Glacial erratic boulder with native vegetation, 
Puyehue National Park, Chile

Credit & Copyright: Dr. Bruce G. Marcot

Explanation:   Here is a common phenomenon that has never been given a name.  Until now.  "Nurse erratic."  

Note, the fellow in the photo is not a nurse, nor is he (usually) erratic.  He is friend, colleague, travel partner, author, and master botanist Andy MacKinnon from British Columbia, Canada. 

We are hiking in the tremendously diverse temperate rainforests of the southern hemisphere, in Puyehue (pronounced locally as "poo-JHAY-way") National Park in southern Chile. This is a land scoured and shaped during the last ice age by alpine glaciers that emanated from the Andes Mountains.  As the glaciers passed, they carried huge boulders which got deposited as the ice melted and receded.  The boulders are known as "erratics" because they are found in erratic and odd locations, often well beyond the geologic formation from which they were originally plucked by the moving ice.  

In this temperate rainforest, the boulders have served the ecological function as a "nurse" substrate on which grow a distinctive flora ... a profusion of lichens, bryophytes, and vascular plants including forbs, shrubs, and even trees ... with secondary communities of spiders, insects, and other animals.  
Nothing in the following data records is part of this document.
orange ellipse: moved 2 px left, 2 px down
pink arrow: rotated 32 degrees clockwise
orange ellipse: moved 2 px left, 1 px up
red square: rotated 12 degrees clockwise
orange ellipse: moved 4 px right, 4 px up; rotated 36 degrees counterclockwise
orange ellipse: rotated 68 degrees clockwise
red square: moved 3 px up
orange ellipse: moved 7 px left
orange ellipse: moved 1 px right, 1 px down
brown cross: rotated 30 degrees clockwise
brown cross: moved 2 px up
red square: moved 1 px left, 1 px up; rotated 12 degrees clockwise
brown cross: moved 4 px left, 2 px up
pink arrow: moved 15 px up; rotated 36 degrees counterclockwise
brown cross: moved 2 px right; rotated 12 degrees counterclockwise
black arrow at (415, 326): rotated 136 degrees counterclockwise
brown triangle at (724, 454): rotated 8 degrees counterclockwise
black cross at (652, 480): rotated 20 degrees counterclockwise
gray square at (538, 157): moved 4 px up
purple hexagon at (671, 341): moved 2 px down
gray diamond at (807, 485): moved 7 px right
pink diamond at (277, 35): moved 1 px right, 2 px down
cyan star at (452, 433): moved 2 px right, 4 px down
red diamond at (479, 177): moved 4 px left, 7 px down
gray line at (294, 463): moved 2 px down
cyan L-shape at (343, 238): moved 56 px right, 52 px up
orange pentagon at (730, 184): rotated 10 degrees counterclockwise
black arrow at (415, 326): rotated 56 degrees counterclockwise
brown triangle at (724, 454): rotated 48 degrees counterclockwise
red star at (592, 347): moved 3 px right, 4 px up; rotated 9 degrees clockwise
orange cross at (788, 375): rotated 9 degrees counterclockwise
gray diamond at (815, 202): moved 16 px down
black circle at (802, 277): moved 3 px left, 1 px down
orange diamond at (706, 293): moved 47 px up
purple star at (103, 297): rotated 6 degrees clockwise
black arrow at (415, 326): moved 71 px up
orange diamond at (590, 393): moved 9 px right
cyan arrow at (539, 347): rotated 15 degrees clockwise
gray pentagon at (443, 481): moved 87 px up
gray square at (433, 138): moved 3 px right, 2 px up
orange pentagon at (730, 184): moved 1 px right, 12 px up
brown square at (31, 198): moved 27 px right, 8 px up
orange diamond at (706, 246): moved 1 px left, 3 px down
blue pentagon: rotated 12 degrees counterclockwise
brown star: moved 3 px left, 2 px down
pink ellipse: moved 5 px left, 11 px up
It is well known that, in such forests, stumps and down trees often serve this "nurse" function -- and in fact, in an earlier EPOW we discovered that even termite mounds in Africa can serve as tree "nurses."  But there has never been a name for this glacial boulder function, so we propose "nurse erratic."  

Not to be confused with erratic nurses, nurse erratics can provide substrates for uncommon species of cryptogams (especially some lichen and moss species) that require bare-rock surfaces on which to take hold and proliferate.  

In this forest, we found several species of shrubs and trees, including species of southern beech (Nothofagus) entwined and clinging to the boulder surface and rooted in its crevices.  Such ecological roles of nurse erratics seem to have been poorly studied, however.   

New Information:
     Carson, W. P., J. A. Banta, A. A. Royo, and C. Kirschbaum. 2005. Plant communities growing on boulders in the Allegheny National Forest: evidence for boulders as refugia from deer and as a bioassay of overbrowsing. Natural Areas Journal 25:10-18.